Au Maroc, en Tunisie, au Sénégal, partout en Afrique, des gens de toutes religions vivent ensemble. Je me souviens, durant un séjour que je fis au Maroc dans les années 90, d’un voisin marocain. Ses cheveux en broussaille, sa moustache touffue, sa pommette le faisaient ressembler à Georges Brassens. Comme un sosie.
Sa belle pipe en bois de bruyère, sa chemise à demi ouverte, sa vareuse et son français exquis ne faisaient que fortifier cette ressemblance. Il va sans dire que nous eûmes bien souvent des discussions savoureuses.
Un jour que nous avions presque épuisé nos sujets de prédilection habituels (à savoir : le climat de la journée, les gens du coin: le boucher, l’épicier, le rôtisseur enfumeur, le boutiquier devenu radin à la suite d’une banqueroute antérieure et la belle fleuriste que notre célibat affligeait, tant nous étions peu supposés de lui acheter ses offrandes parfumées, hors de prix pour un étudiant), il me demanda à quoi je pensais. Je lui répondis à la manière de Vieux Guèye (incorrigible lascar de la capitale Nouakchott lorsqu’une dame lui posait semblable question) : « À mon patelin, c’est-à-dire à mon douar. »
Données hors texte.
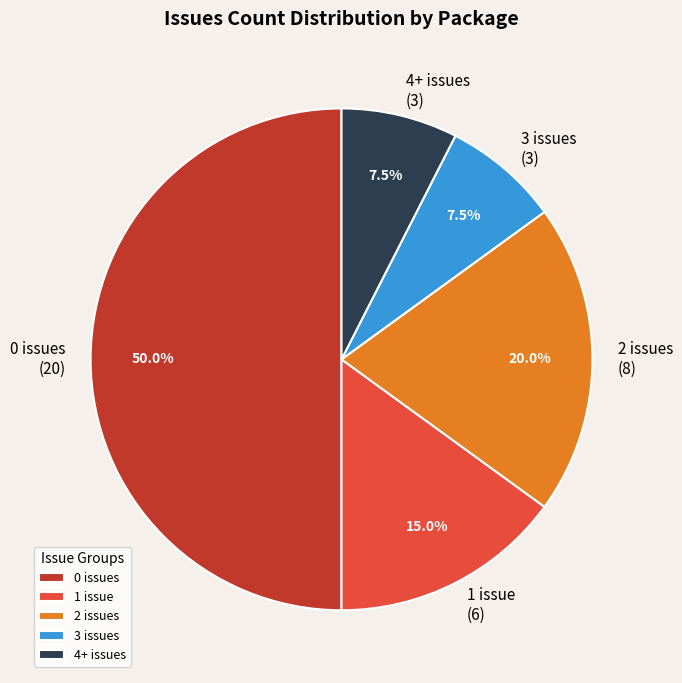

Does 2 issues account for over 50% of the chart?

No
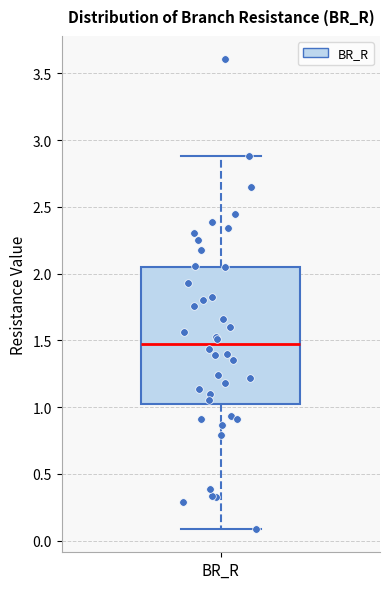

Transcribe this box plot: give where the median line is, the range the box spans, and where the two whiskers end, as read against the y-axis. The values are not printed on the chart, so give them approximately, as read against the axis.

median 1.45, box 1.00 to 2.05, whiskers 0.10 to 2.90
Il va sans dire que l’intéressé, porté sur la véhémence, fulmina de plus belle lançant des « pff !» d’anthologie, de dessous sa grosse moustache.
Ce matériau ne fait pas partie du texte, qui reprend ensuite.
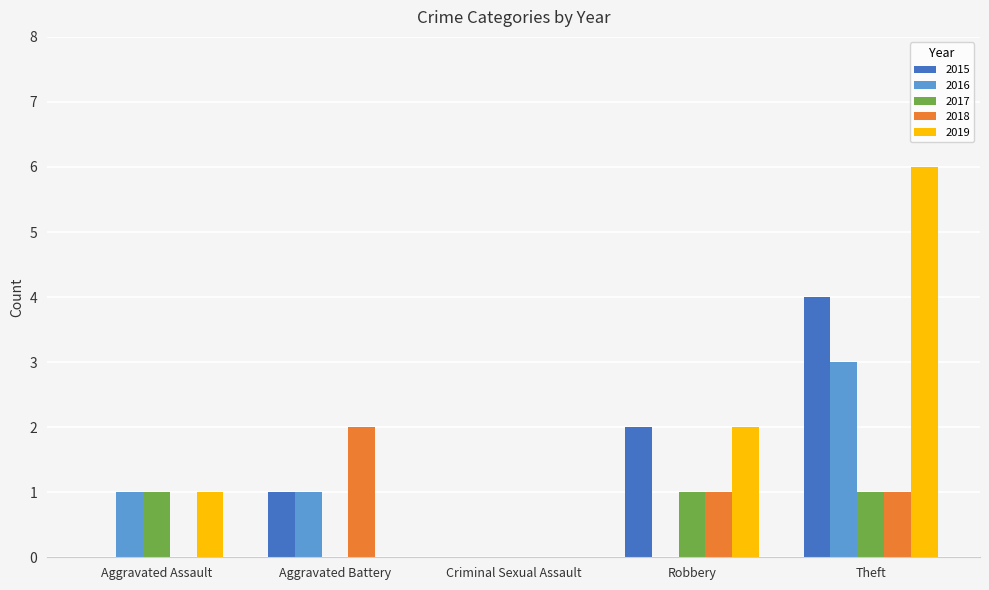

The 2015 series shows 1 at Theft. True or false?

False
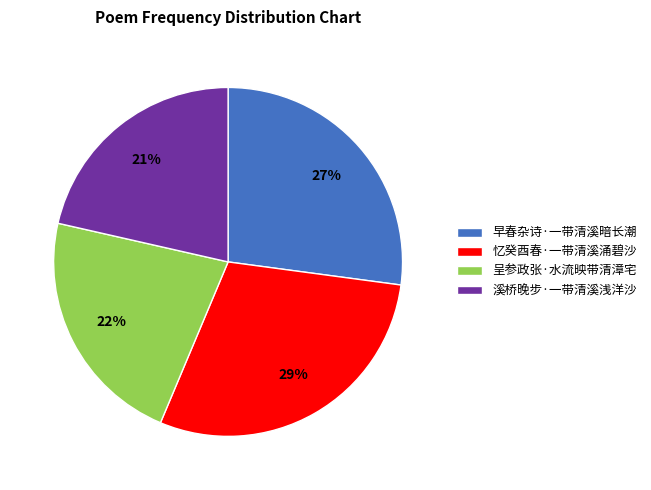

Which slice is the largest?

忆癸酉春·一带清溪涌碧沙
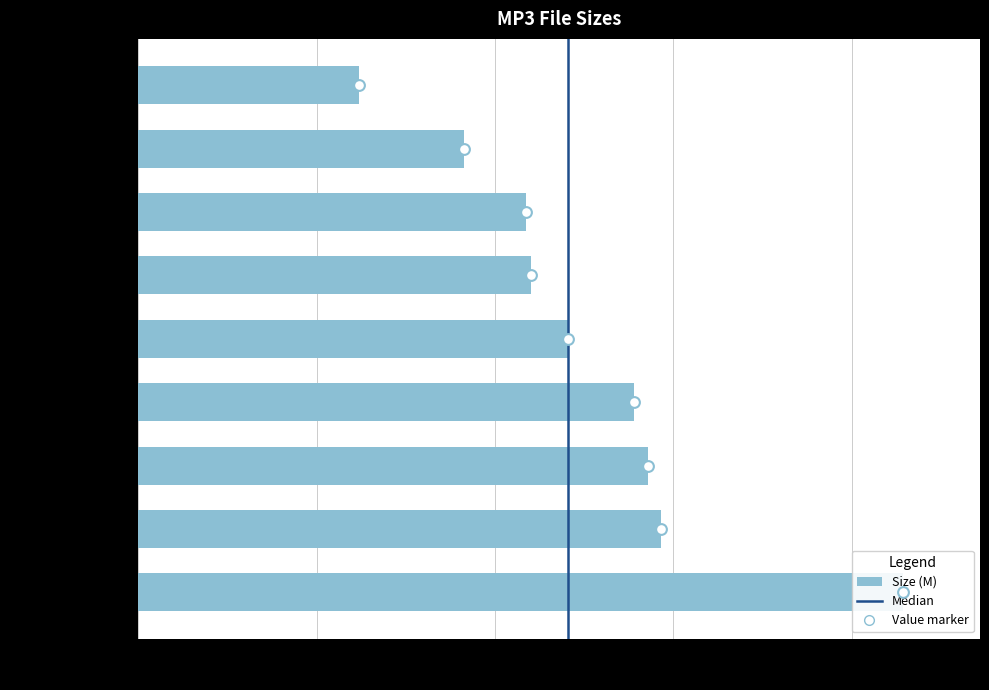

Approximately how many times larger is the value at 03 Nice Girls.mp3 compared to 04 Death+.mp3?

1.2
De fil en aiguille, il sut que ledit patelin, loin de receler un quelconque intérêt à ses yeux, était aussi ennuyeux que pouvait l’être un jour venteux à El Youssoufia.
Mais, moi, le bruissement des arbres, les bourrasques qui faisaient ébranler les frondaisons des pommiers et des châtaigniers, faisant à chaque fois déguerpir une brassée d’oiseaux, me ravissaient.
Durant toute l’année passée dans ce quartier de la banlieue proche de Rabat, jamais je ne lui ai posé de question, disons, intime, ni ne me renseignai à son sujet auprès du boutiquier (lequel du reste avait des opinions peu désintéressées sur le microcosme alentour).
Peu avant mon départ, un de mes colocataires, mauritanien bien sûr !, me dit : « Tu ne sais pas que ton ami avec lequel tu discutes souvent est un juif ! ».
Ma réponse ne se fit pas attendre : « Je m’en fous. Il me suffit qu’il ressemble à Georges Brassens, que son français soit délectable et que nous partagions le café et la loubia à l’unique café du coin où tu n’as jamais été ! Loin de le rabaisser à mes yeux, ça le rehausse. Qu’est-ce que nous avons de mieux ? L’eussions-nous que cela n’aurait rien changé. Nous sommes frères ».
Vous qui parlez de lutte contre la haine, de cohésion sociale. Moi, je vous parle d’humanité !
Soyons humains, sinon, nous avons beau nous targuer de tout ce que vous voulez : rien n’y fait, tant qu’un chouïa de haine nous empoisonne le cœur – et la santé aussi, tiens ! – nous ne comprendrons rien à l’amour d’autrui, de tous les autres, y compris les Inuits de ces terres enneigées où le saharo-sahélien que je suis n’imagine même pas de pouvoir vivre une journée !
Croyez-vous qu’une marche suffit à « humaniser » des racistes, des aigris, des refoulés, des indécis, des mécontents, des envieux, des arrivistes, des carriéristes, des égoïstes, des égocentristes, des mégalomanes qui se prennent pour le Messie ?
Soyons sérieux, cet amour-là, celui de l’humanité tout entière, sans objet, ni mobile, ne se force pas, sans la moindre satisfaction autre qu’un sourire, qu’un regard, que quelques mots, qu’un souvenir (ce qui compte pour un trésor pour certains). On l’a ou on l’a pas.
De toute façon, avec tant de monde, vous parlez de marcher! Il faudrait être un bulldozer pour pouvoir avancer d’un pas!
C’est tout trouvé. Pour ne pas haïr, il faut surtout aimer, et pour rien d’autre que la beauté du geste!